The first step to managing network functions and services is to add a cloud to VMware Telco Cloud Automation. This service is available on request. For more details, contact the Product Support team.
Prerequisites
To perform this task, you must have the Virtual Infrastructure Admin privileges.
Procedure
- Log in to the VMware Telco Cloud Automation web interface.
- Navigate to Infrastructure > Virtual Infrastructure and click + Add.
The Add New Virtual Infrastructure Account page is displayed.
- Select the type of cloud. Based on the cloud type you select, enter the following virtual infrastructure details:
Note:
VMware Telco Cloud Automation auto-imports self-signed certificates. To import, click Import from the pop-up window and continue.
- For VMware Cloud Director and VMware Integrated OpenStack (VMware VIO):
Cloud Name
Enter a name for your virtual infrastructure.
Cloud URL
Enter the TCA-CP cloud appliance URL. This URL is used for making HTTP requests.
Tags
Select the key and value pairs from the drop down menus. To add more tags, click the + symbol.
Username
Enter the user name of a cloud user having edit permissions on the cloud.
The format for a vCloud Director-based cloud is username@organization-name.
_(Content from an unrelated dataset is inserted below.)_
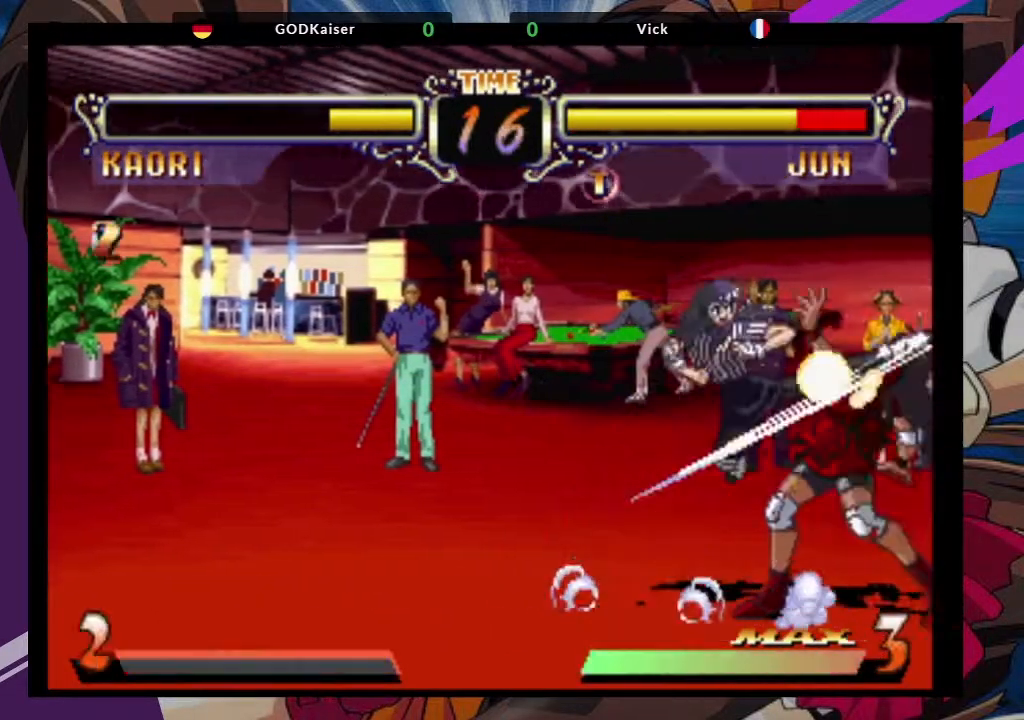
{"dt_ms": 1000, "buttons": [], "left_stick": "right"}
The role of vCloud Director is Organization Administrator.
The role of VMware Integrated OpenStack (VIO) is Project Administrator.
Password
Enter the infrastructure user password.
Tenant Name
Enter the organization name for vCloud Director. Enter the project name for VIO.
- For Kubernetes and VMware Tanzu:
Cloud Name
Enter a name for your virtual infrastructure.
Cloud URL
Enter the TCA-CP cloud appliance URL. This URL is used for making HTTPS requests.
Tags
Enter the labels to associate with your cloud.
Cluster Name
Enter the cluster name that you provided when registering the Kubernetes Cluster in TCA-CP Manager.
Kubernetes Config
Enter the YAML kubeconfig file for your Kubernetes Cluster.
Default Isolation Mode Select one of the following: - Permissive: No restriction is applied during LCM operations or proxy remote accesses.
- Restricted: Each Network Function has access to its namespace, and no access is granted to any other namespace or cluster-level resources.
Note: By default, the K8s VIMs are in permissive mode, and no cluster-level privilege separation is enforced. To enable restricted policies, you must set the isolation mode to Restricted.
- For VMware vSphere and Google VMware Engine (GVE):
Cloud Name
Enter a name for your virtual infrastructure.
Cloud URL
Enter the TCA-CP cloud appliance URL. This URL is used for making HTTP requests.
Tags
Enter the labels to associate with your cloud.
Username
Enter the user name of a cloud user having edit permissions on the cloud. The format for the vSphere cloud is username@domain-name.
Password
Enter the infrastructure user password.
- For Amazon EKS:
Cloud Name
Enter a name for your virtual infrastructure.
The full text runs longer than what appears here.